Hi Terry, this is a strong premise, unusual and I wondered how you were going to handle it. I like the different viewpoints and the use of modern technology works well for this story. Your writing is smooth and the dialogue is really good, I got the sense they were all close friends without being too over the top. I really enjoyed this read and its on my shelf. helena (A Load of Rubbish)

Diwrite wrote 835 days ago

This is a great premise for a story.
I haven't read chick lit for a while but the writing and the concept seem to fit a busy genre very well.

I'm sure it'll do very well - good luck!
Diana

Jo Ellis wrote 836 days ago

This is wonderfully fresh with a totally different story for the chick lit genre. Not usually a fan myself I found this a little grittier or more women's lit, less fluff.

Anyway I would read on because it is so different to the usual type in the genre.

Jo xx

Spoilt

KW wrote 836 days ago

"I wonder who will remember," is a good way to start. It's pretty clear from here that a few people will or that Zach will spend a lot of time trying to find people who will.

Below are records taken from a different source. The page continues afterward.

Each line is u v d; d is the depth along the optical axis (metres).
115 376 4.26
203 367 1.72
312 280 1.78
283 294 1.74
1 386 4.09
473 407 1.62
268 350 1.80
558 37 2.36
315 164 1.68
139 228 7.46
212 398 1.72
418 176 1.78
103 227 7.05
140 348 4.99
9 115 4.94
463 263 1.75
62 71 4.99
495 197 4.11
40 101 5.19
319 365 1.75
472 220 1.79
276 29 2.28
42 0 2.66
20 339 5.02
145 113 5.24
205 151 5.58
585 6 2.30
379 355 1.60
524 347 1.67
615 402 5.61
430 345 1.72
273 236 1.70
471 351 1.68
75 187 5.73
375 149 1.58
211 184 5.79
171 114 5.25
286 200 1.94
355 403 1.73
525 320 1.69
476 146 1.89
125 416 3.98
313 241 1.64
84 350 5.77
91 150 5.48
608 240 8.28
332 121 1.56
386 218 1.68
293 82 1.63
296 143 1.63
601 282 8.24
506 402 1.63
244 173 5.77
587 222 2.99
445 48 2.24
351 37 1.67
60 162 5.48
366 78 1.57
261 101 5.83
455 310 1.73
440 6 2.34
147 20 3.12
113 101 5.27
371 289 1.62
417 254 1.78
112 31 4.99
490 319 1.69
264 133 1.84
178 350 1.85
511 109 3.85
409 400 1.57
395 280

After replaying the online web conference call he had for another friend's birthday, his phone starts ringing. I guess someone remembered. This makes the reader want to go past the prologue. Who remembered?

So, who is it? Well, we jump to the girl who had the "web conference" birthday. She was watching that again when she remembered that it was Zach's birthday today, so off set into motion a way to wish him the best on his birthday, but is the ringing from her or not?

This is a witty take on the use of current communication devices and their conveniences or (?) to get in touch around the world. Your dialogue and descriptions are very sharp and entertaining. I can imagine the situation easily. I want to get back to this soon. Shelved with pleasure.

Alexander De Witte wrote 838 days ago

Not my usual genre, Terry! But I think you manage to instil this book with enough variety to keep lovers of the genre reading on. You have flair in reflecting the idiosyncrasies of life and people's relationships. You characters are unpredictable.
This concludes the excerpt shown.